A research team funded in part by the Climate Program Office’s Climate Observations and Monitoring Program, in collaboration with the Atlantic Oceanographic and Meteorological Laboratory’s Hurricane Research Division, has published a new paper describing the circulation changes that occur when hurricanes strengthen. The paper, published online July 17, 2019 in Monthly Weather Review, is entitled “Observed Kinematic and Thermodynamic Structure in the Hurricane Boundary Layer during Intensity Change.”
Hurricane research is an integral part of climate science, and the life of hurricanes receives keen interest from the general public. As hurricanes form near the United States, coastal and inland communities monitor the probability of landfall and prepare for potentially damaging winds, storm surge, and precipitation. The financial cost of a hurricane can be staggering. According to NOAA, from 1986 to 2015, hurricanes cost the United States over $515 billion. In 2017, four of the five costliest U.S. hurricanes on record hit (Harvey, Maria, Sandy, Irma). Hurricane Harvey alone cost $125 billion.
Within the large field of scientific inquiry into hurricanes, hurricane intensity forecasting holds great significance. Several recent hurricanes intensified at an astonishing rate, highlighting the importance of improving hurricane intensity predictions. Hurricane Michael, which struck the Florida Panhandle in 2018, strengthened from a Category 2 storm to almost a Category 5 in 24 hours. Hurricane Maria, which devastated Puerto Rico in 2017, strengthened from Category 1 to Category 5 in 24 hours. Currently, forecasters can provide more information about a hurricane’s future path than its future strength.
Kyle Ahern, graduate student and former NOAA Hollings Scholar, advisor Dr. Mark Bourassa, and their co-authors developed a comprehensive dataset to study processes occurring within the bottom layer of the atmosphere when hurricanes intensify.
The team processed over 12,000 atmosphere profiles collected during hurricanes from 1998 to 2015 to produce the dataset. These long-term NOAA observations include measurements of hurricane pressure, temperature, humidity, wind speed, and direction.
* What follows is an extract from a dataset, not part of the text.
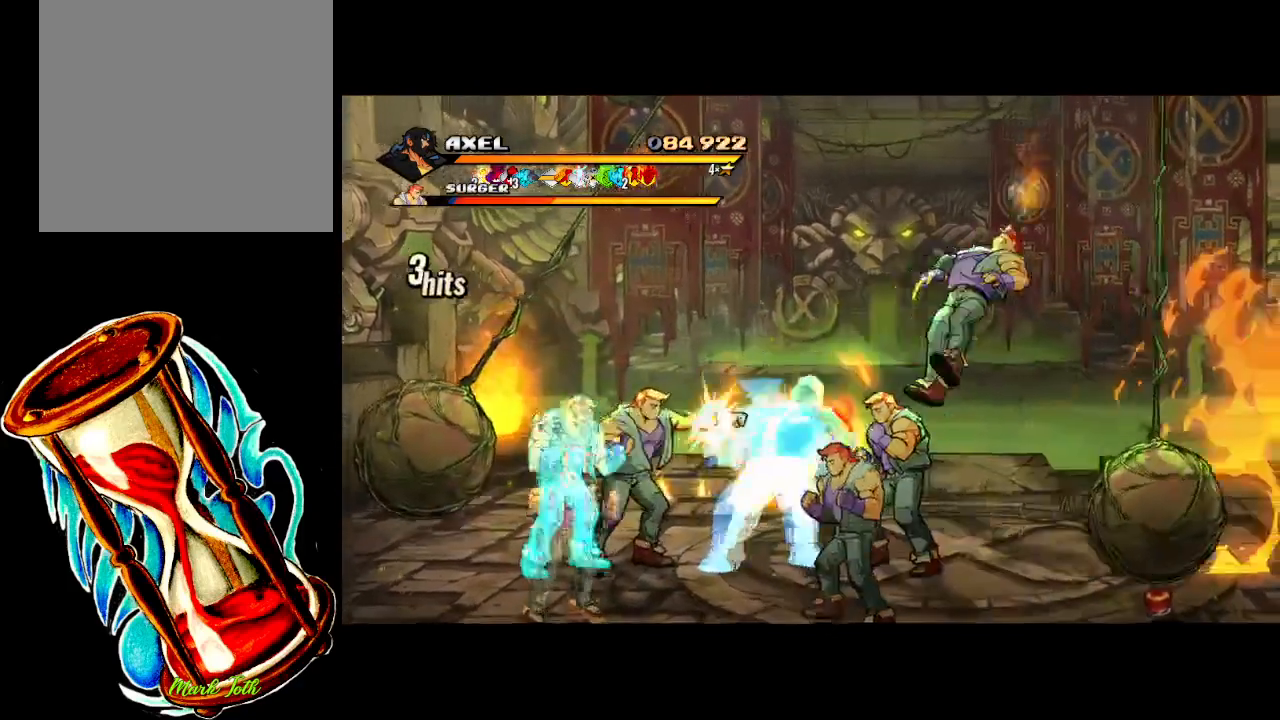
{"buttons": [], "events": [[33, "X", "down"], [200, "X", "up"], [267, "DPAD_RIGHT", "up"]]}
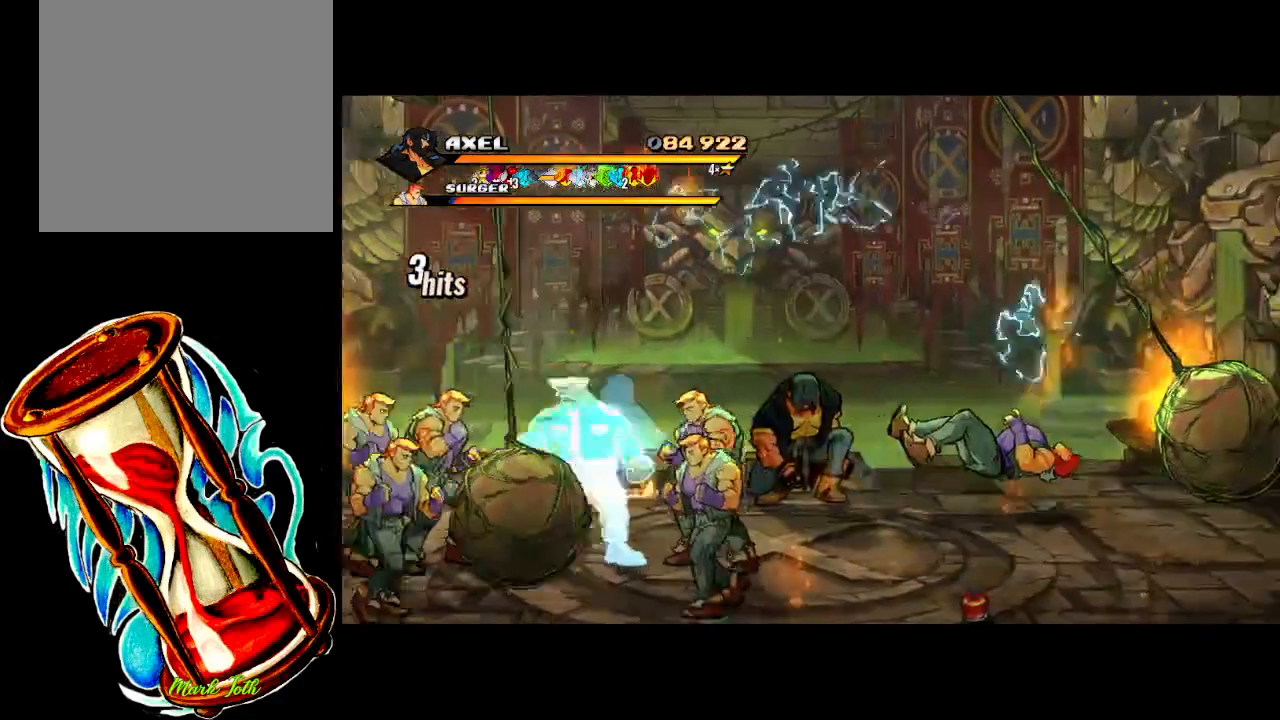
{"buttons": ["X", "DPAD_LEFT"], "events": [[117, "DPAD_DOWN", "down"], [350, "DPAD_LEFT", "down"], [417, "X", "down"], [467, "DPAD_DOWN", "up"]]}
The new dataset allowed the researchers to analyze hurricane circulation features related to air-ocean heat and moisture fluxes as well as frictional forces, and highlight their different kinematic and thermodynamic properties. They found that strengthening hurricanes have strong vertical turbulence and varying regions of stability inside versus outside the eyewall, which may have implications for where convection occurs during periods of changing intensity. The authors noted that these results improve scientists’ understanding of how air flows within a hurricane as a function of its dynamic and evolving physical properties, and could be used as guidance for hurricane intensity forecasting.